Search term "pinky": please copy every line of the records below that contains it.

(Structured pose outputs)
++++
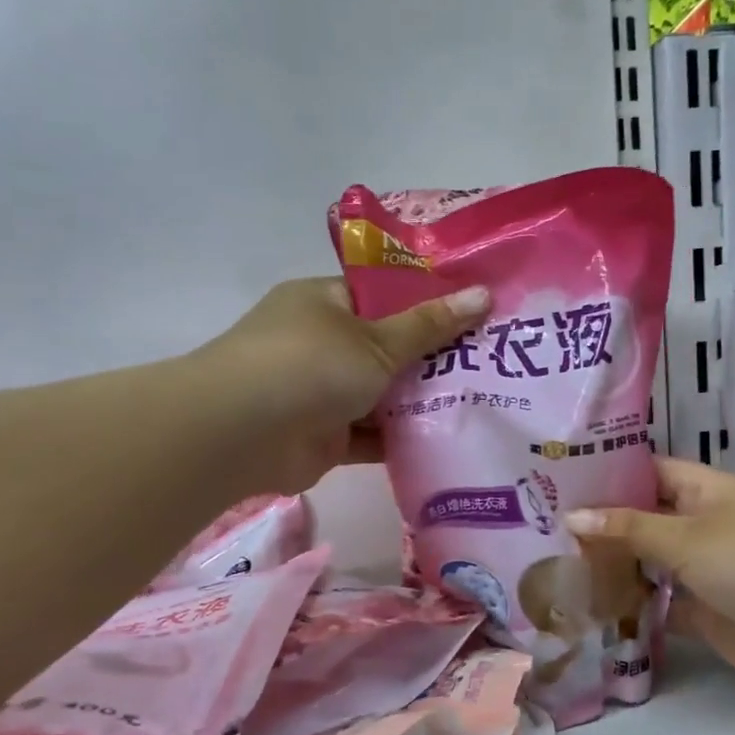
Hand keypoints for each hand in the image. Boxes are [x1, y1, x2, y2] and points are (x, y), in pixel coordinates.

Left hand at [202, 277, 489, 493]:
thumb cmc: (311, 364)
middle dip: (433, 359)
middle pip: (388, 348)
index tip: (475, 314)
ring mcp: (322, 392)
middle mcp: (322, 344)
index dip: (428, 304)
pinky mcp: (327, 437)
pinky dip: (402, 438)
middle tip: (491, 362)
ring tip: (483, 401)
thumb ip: (431, 325)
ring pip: (383, 395)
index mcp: (326, 303)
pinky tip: (449, 439)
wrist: (243, 434)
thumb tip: (484, 294)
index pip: (383, 296)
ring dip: (421, 402)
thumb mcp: (379, 340)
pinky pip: (373, 435)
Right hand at [565, 459, 734, 691]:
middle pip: (644, 520)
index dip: (607, 474)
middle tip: (541, 529)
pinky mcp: (705, 613)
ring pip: (649, 564)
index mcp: (704, 490)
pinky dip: (632, 609)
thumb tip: (571, 516)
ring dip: (613, 569)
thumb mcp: (687, 536)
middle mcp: (702, 525)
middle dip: (601, 526)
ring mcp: (703, 571)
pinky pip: (660, 606)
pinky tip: (588, 611)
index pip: (647, 471)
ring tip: (552, 568)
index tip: (556, 481)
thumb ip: (628, 529)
++++
Solution to this exercise:
pinky mcp: (327, 437)
pinky dip: (402, 438)
pinky tip: (449, 439)
pinky pip: (373, 435)
pinky mcp: (705, 613)
pinky dip: (632, 609)
pinky pip: (660, 606)
pinky tip: (588, 611)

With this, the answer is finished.